(WHAT TO PRODUCE) Each entry in the block below needs to be copied out exactly.

(GIVEN RECORDS)
──────
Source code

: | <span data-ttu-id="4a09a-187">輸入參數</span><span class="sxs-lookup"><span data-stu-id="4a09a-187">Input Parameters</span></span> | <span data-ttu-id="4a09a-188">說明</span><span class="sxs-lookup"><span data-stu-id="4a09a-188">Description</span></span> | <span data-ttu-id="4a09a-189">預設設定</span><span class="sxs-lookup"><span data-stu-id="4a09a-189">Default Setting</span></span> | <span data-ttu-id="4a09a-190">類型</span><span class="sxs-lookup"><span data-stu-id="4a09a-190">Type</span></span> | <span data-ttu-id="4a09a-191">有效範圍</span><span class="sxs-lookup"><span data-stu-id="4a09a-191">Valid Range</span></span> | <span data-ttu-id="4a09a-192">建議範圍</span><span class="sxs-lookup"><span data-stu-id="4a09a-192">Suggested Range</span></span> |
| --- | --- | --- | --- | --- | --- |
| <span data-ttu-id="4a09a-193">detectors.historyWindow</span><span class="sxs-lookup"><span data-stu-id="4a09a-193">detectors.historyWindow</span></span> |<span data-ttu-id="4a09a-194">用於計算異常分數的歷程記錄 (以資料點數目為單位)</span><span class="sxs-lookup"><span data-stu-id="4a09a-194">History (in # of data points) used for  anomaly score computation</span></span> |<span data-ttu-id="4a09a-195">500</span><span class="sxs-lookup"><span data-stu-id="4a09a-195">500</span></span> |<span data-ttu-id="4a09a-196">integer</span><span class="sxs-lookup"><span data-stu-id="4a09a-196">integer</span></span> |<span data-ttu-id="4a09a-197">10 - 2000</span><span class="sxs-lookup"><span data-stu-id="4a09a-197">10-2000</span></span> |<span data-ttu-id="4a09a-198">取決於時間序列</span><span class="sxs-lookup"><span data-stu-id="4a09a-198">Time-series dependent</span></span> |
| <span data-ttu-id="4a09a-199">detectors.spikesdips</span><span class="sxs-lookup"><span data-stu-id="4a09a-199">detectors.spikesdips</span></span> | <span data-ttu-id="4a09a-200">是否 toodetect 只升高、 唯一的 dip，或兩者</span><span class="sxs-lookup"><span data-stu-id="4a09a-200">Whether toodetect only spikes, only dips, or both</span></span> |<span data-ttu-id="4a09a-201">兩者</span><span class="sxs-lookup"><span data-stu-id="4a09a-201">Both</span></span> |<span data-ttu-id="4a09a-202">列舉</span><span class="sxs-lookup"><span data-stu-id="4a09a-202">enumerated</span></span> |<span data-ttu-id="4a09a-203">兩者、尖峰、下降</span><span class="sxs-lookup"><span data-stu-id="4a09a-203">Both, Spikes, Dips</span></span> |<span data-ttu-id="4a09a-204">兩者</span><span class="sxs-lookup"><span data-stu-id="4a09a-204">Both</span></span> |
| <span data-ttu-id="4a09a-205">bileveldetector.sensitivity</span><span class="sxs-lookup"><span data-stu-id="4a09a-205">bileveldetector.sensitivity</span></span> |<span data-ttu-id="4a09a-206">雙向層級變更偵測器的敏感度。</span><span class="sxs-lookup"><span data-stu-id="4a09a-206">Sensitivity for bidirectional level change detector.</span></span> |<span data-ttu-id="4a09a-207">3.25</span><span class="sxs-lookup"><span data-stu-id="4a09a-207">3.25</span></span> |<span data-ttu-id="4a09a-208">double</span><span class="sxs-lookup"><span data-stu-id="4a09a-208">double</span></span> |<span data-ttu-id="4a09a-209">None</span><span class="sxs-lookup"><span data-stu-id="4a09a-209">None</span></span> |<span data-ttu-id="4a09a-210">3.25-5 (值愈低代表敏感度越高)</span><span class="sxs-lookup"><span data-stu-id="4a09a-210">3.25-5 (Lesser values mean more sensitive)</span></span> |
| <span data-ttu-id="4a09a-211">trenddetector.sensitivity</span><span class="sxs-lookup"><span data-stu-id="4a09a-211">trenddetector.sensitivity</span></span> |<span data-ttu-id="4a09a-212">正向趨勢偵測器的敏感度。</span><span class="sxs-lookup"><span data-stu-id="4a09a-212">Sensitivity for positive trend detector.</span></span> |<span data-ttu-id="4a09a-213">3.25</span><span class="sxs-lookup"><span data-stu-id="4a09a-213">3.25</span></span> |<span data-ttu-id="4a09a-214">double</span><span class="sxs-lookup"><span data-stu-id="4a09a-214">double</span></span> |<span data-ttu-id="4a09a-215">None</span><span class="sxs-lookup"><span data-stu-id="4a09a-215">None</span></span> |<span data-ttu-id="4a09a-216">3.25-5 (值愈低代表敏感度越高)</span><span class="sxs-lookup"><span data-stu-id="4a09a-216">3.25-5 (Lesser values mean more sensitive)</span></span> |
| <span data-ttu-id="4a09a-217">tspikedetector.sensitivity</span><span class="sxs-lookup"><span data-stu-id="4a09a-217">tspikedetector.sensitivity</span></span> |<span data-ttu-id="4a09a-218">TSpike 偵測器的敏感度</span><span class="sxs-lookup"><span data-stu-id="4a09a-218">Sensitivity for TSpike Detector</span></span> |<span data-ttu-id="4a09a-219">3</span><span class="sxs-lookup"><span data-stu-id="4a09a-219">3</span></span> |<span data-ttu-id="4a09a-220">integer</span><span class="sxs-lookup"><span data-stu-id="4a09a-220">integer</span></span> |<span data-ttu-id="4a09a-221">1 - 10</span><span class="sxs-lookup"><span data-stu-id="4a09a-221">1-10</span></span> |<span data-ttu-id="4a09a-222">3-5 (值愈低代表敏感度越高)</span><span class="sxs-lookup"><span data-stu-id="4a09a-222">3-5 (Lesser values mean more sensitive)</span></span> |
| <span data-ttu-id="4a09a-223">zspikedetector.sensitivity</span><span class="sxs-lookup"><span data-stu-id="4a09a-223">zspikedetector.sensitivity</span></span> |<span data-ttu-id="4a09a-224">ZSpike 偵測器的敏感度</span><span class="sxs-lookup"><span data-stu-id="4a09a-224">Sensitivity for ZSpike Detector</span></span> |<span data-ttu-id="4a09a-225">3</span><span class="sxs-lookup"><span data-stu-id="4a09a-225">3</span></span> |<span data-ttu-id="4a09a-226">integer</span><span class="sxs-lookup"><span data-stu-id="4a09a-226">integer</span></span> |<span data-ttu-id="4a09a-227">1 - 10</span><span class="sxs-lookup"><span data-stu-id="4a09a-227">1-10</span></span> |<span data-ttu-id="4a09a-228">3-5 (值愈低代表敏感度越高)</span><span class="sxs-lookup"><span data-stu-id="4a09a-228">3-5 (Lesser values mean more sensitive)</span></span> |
──────
(RESPONSE FOR THIS EXERCISE)
Source code

: | <span data-ttu-id="4a09a-187">輸入參數</span><span class="sxs-lookup"><span data-stu-id="4a09a-187">Input Parameters</span></span> | <span data-ttu-id="4a09a-188">說明</span><span class="sxs-lookup"><span data-stu-id="4a09a-188">Description</span></span> | <span data-ttu-id="4a09a-189">預設設定</span><span class="sxs-lookup"><span data-stu-id="4a09a-189">Default Setting</span></span> | <span data-ttu-id="4a09a-190">類型</span><span class="sxs-lookup"><span data-stu-id="4a09a-190">Type</span></span> | <span data-ttu-id="4a09a-191">有效範圍</span><span class="sxs-lookup"><span data-stu-id="4a09a-191">Valid Range</span></span> | <span data-ttu-id="4a09a-192">建議範圍</span><span class="sxs-lookup"><span data-stu-id="4a09a-192">Suggested Range</span></span> |
| --- | --- | --- | --- | --- | --- |
| <span data-ttu-id="4a09a-193">detectors.historyWindow</span><span class="sxs-lookup"><span data-stu-id="4a09a-193">detectors.historyWindow</span></span> |<span data-ttu-id="4a09a-194">用於計算異常分數的歷程記錄 (以資料點數目為單位)</span><span class="sxs-lookup"><span data-stu-id="4a09a-194">History (in # of data points) used for  anomaly score computation</span></span> |<span data-ttu-id="4a09a-195">500</span><span class="sxs-lookup"><span data-stu-id="4a09a-195">500</span></span> |<span data-ttu-id="4a09a-196">integer</span><span class="sxs-lookup"><span data-stu-id="4a09a-196">integer</span></span> |<span data-ttu-id="4a09a-197">10 - 2000</span><span class="sxs-lookup"><span data-stu-id="4a09a-197">10-2000</span></span> |<span data-ttu-id="4a09a-198">取決於時間序列</span><span class="sxs-lookup"><span data-stu-id="4a09a-198">Time-series dependent</span></span> |
| <span data-ttu-id="4a09a-199">detectors.spikesdips</span><span class="sxs-lookup"><span data-stu-id="4a09a-199">detectors.spikesdips</span></span> | <span data-ttu-id="4a09a-200">是否 toodetect 只升高、 唯一的 dip，或兩者</span><span class="sxs-lookup"><span data-stu-id="4a09a-200">Whether toodetect only spikes, only dips, or both</span></span> |<span data-ttu-id="4a09a-201">兩者</span><span class="sxs-lookup"><span data-stu-id="4a09a-201">Both</span></span> |<span data-ttu-id="4a09a-202">列舉</span><span class="sxs-lookup"><span data-stu-id="4a09a-202">enumerated</span></span> |<span data-ttu-id="4a09a-203">兩者、尖峰、下降</span><span class="sxs-lookup"><span data-stu-id="4a09a-203">Both, Spikes, Dips</span></span> |<span data-ttu-id="4a09a-204">兩者</span><span class="sxs-lookup"><span data-stu-id="4a09a-204">Both</span></span> |
| <span data-ttu-id="4a09a-205">bileveldetector.sensitivity</span><span class="sxs-lookup"><span data-stu-id="4a09a-205">bileveldetector.sensitivity</span></span> |<span data-ttu-id="4a09a-206">雙向層級變更偵測器的敏感度。</span><span class="sxs-lookup"><span data-stu-id="4a09a-206">Sensitivity for bidirectional level change detector.</span></span> |<span data-ttu-id="4a09a-207">3.25</span><span class="sxs-lookup"><span data-stu-id="4a09a-207">3.25</span></span> |<span data-ttu-id="4a09a-208">double</span><span class="sxs-lookup"><span data-stu-id="4a09a-208">double</span></span> |<span data-ttu-id="4a09a-209">None</span><span class="sxs-lookup"><span data-stu-id="4a09a-209">None</span></span> |<span data-ttu-id="4a09a-210">3.25-5 (值愈低代表敏感度越高)</span><span class="sxs-lookup"><span data-stu-id="4a09a-210">3.25-5 (Lesser values mean more sensitive)</span></span> |
| <span data-ttu-id="4a09a-211">trenddetector.sensitivity</span><span class="sxs-lookup"><span data-stu-id="4a09a-211">trenddetector.sensitivity</span></span> |<span data-ttu-id="4a09a-212">正向趨勢偵測器的敏感度。</span><span class="sxs-lookup"><span data-stu-id="4a09a-212">Sensitivity for positive trend detector.</span></span> |<span data-ttu-id="4a09a-213">3.25</span><span class="sxs-lookup"><span data-stu-id="4a09a-213">3.25</span></span> |<span data-ttu-id="4a09a-214">double</span><span class="sxs-lookup"><span data-stu-id="4a09a-214">double</span></span> |<span data-ttu-id="4a09a-215">None</span><span class="sxs-lookup"><span data-stu-id="4a09a-215">None</span></span> |<span data-ttu-id="4a09a-216">3.25-5 (值愈低代表敏感度越高)</span><span class="sxs-lookup"><span data-stu-id="4a09a-216">3.25-5 (Lesser values mean more sensitive)</span></span> |
| <span data-ttu-id="4a09a-217">tspikedetector.sensitivity</span><span class="sxs-lookup"><span data-stu-id="4a09a-217">tspikedetector.sensitivity</span></span> |<span data-ttu-id="4a09a-218">TSpike 偵測器的敏感度</span><span class="sxs-lookup"><span data-stu-id="4a09a-218">Sensitivity for TSpike Detector</span></span> |<span data-ttu-id="4a09a-219">3</span><span class="sxs-lookup"><span data-stu-id="4a09a-219">3</span></span> |<span data-ttu-id="4a09a-220">integer</span><span class="sxs-lookup"><span data-stu-id="4a09a-220">integer</span></span> |<span data-ttu-id="4a09a-221">1 - 10</span><span class="sxs-lookup"><span data-stu-id="4a09a-221">1-10</span></span> |<span data-ttu-id="4a09a-222">3-5 (值愈低代表敏感度越高)</span><span class="sxs-lookup"><span data-stu-id="4a09a-222">3-5 (Lesser values mean more sensitive)</span></span> |
| <span data-ttu-id="4a09a-223">zspikedetector.sensitivity</span><span class="sxs-lookup"><span data-stu-id="4a09a-223">zspikedetector.sensitivity</span></span> |<span data-ttu-id="4a09a-224">ZSpike 偵測器的敏感度</span><span class="sxs-lookup"><span data-stu-id="4a09a-224">Sensitivity for ZSpike Detector</span></span> |<span data-ttu-id="4a09a-225">3</span><span class="sxs-lookup"><span data-stu-id="4a09a-225">3</span></span> |<span data-ttu-id="4a09a-226">integer</span><span class="sxs-lookup"><span data-stu-id="4a09a-226">integer</span></span> |<span data-ttu-id="4a09a-227">1 - 10</span><span class="sxs-lookup"><span data-stu-id="4a09a-227">1-10</span></span> |<span data-ttu-id="4a09a-228">3-5 (值愈低代表敏感度越高)</span><span class="sxs-lookup"><span data-stu-id="4a09a-228">3-5 (Lesser values mean more sensitive)</span></span> |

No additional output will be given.